Бодростина отвечала ему пристальным взглядом и молчанием.

– Да, – решил он через минуту, – ты должна получить все… все, что должно по закону, и все, что можно в обход закону. Тут надо действовать.

– Ты сюда и призван совсем не для того, чтобы спать или развивать в висленевской Гефсимании твои примирительные теории.

Горданов удивился.

– Ты почему это знаешь, что я там был? – спросил он.

– Господи! какое удивленье!

– Тебя там тоже ждали, но я, конечно, знал, что ты не будешь.

– Еще бы! Ты лучше расскажи-ка мне теперь, на чем ты сам здесь думал зацепиться? Я что-то слышала; ты мужикам землю, что ли, какую-то подарил?

– Какое там «какую-то»? Я просто подарил им весь надел.

– Плохо.

– Плохо, да не очень: я за это был на виду, обо мне говорили, писали, я имел место…

– Имел и средства?

– Да, имел.

– И все потерял.

– Что ж повторять напрасно.

– И в Петербурге тебе было пришпилили хвостик на гвоздик?

Горданов покраснел и, заставив себя улыбнуться через силу, отвечал:

– Почему это тебе все известно?

– Ах, Боже мой, какая непоследовательность! час тому назад ты сомневался в том, что ты мне чужой, а теперь уж удивляешься, что ты мне дорог и что я тобой интересуюсь!

– Интересуешься как обер-полицеймейстер.

– Почему же не как любимая женщина… по старой привычке?

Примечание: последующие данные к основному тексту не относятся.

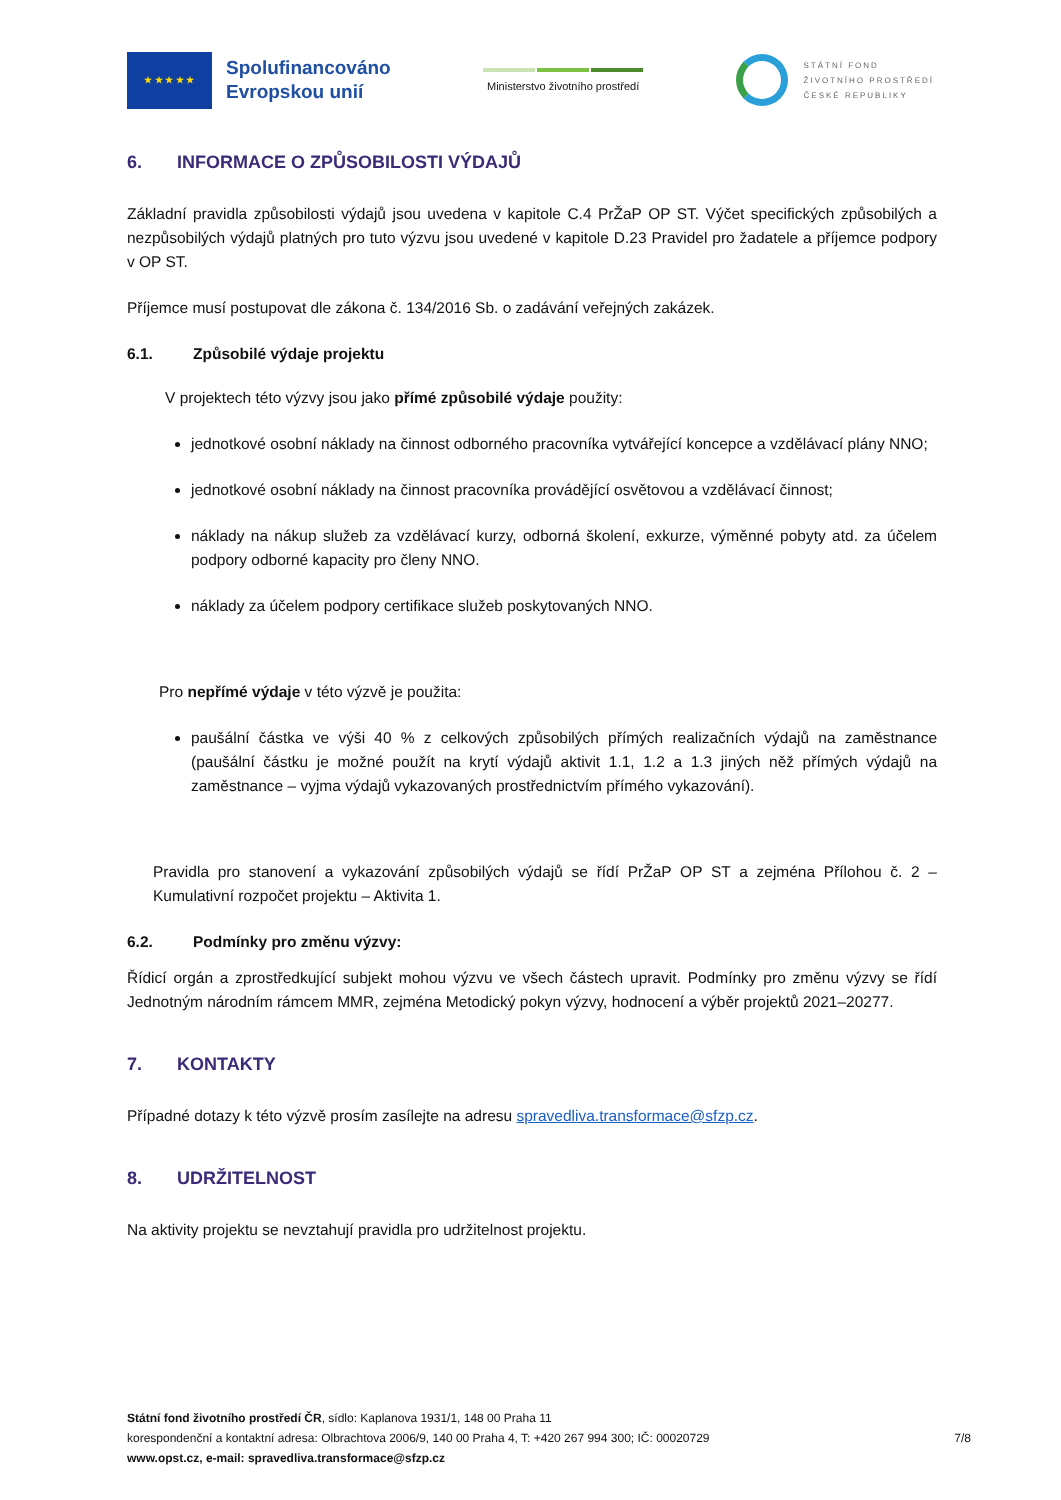★ ★ ★ ★ ★
Spolufinancováno
Evropskou unií
Ministerstvo životního prostředí
STÁTNÍ FOND
ŽIVOTNÍHO PROSTŘEDÍ
ČESKÉ REPUBLIKY
6. INFORMACE O ZPŮSOBILOSTI VÝDAJŮ
Základní pravidla způsobilosti výdajů jsou uvedena v kapitole C.4 PrŽaP OP ST. Výčet specifických způsobilých a nezpůsobilých výdajů platných pro tuto výzvu jsou uvedené v kapitole D.23 Pravidel pro žadatele a příjemce podpory v OP ST.
Příjemce musí postupovat dle zákona č. 134/2016 Sb. o zadávání veřejných zakázek.
6.1. Způsobilé výdaje projektu
V projektech této výzvy jsou jako přímé způsobilé výdaje použity:
jednotkové osobní náklady na činnost odborného pracovníka vytvářející koncepce a vzdělávací plány NNO;
jednotkové osobní náklady na činnost pracovníka provádějící osvětovou a vzdělávací činnost;
náklady na nákup služeb za vzdělávací kurzy, odborná školení, exkurze, výměnné pobyty atd. za účelem podpory odborné kapacity pro členy NNO.
náklady za účelem podpory certifikace služeb poskytovaných NNO.
Pro nepřímé výdaje v této výzvě je použita:
paušální částka ve výši 40 % z celkových způsobilých přímých realizačních výdajů na zaměstnance (paušální částku je možné použít na krytí výdajů aktivit 1.1, 1.2 a 1.3 jiných něž přímých výdajů na zaměstnance – vyjma výdajů vykazovaných prostřednictvím přímého vykazování).
Pravidla pro stanovení a vykazování způsobilých výdajů se řídí PrŽaP OP ST a zejména Přílohou č. 2 – Kumulativní rozpočet projektu – Aktivita 1.
6.2. Podmínky pro změnu výzvy:
Řídicí orgán a zprostředkující subjekt mohou výzvu ve všech částech upravit. Podmínky pro změnu výzvy se řídí Jednotným národním rámcem MMR, zejména Metodický pokyn výzvy, hodnocení a výběr projektů 2021–20277.
7. KONTAKTY
Případné dotazy k této výzvě prosím zasílejte na adresu spravedliva.transformace@sfzp.cz.
8. UDRŽITELNOST
Na aktivity projektu se nevztahují pravidla pro udržitelnost projektu.
Státní fond životního prostředí ČR, sídlo: Kaplanova 1931/1, 148 00 Praha 11
korespondenční a kontaktní adresa: Olbrachtova 2006/9, 140 00 Praha 4, T: +420 267 994 300; IČ: 00020729
7/8
www.opst.cz, e-mail: spravedliva.transformace@sfzp.cz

Она окинула его двусмысленным взглядом и произнесла другим тоном:

– Вы, Павел Николаевич, просто странны.

Горданов рассмеялся, встал и, заложив большие пальцы обеих рук в жилетные карманы, прошел два раза по комнате.

Бодростина, не трогаясь с места, продолжала расспрос.

– Ты что же, верно, хотел поразменяться с мужиками?

– Да, взять себе берег…

– И построить завод?

– Да.

– На что же строить, на какие средства?.. Ах да: Лариса заложит для брата дом?

– Я никогда об этом не думал, – отвечал Горданов.

Бодростина ударила его шутя пальцем по губам и продолжала:

– Это все что-то старо: застроить, недостроить, застраховать, заложить, сжечь и взять страховые… Я не люблю таких стереотипных ходов.

– Покажи другие, мы поучимся.

– Да, надо поучиться. Ты начал хорошо: квартира эта у тебя для приезжего хороша, – одобрила она, оглянув комнату.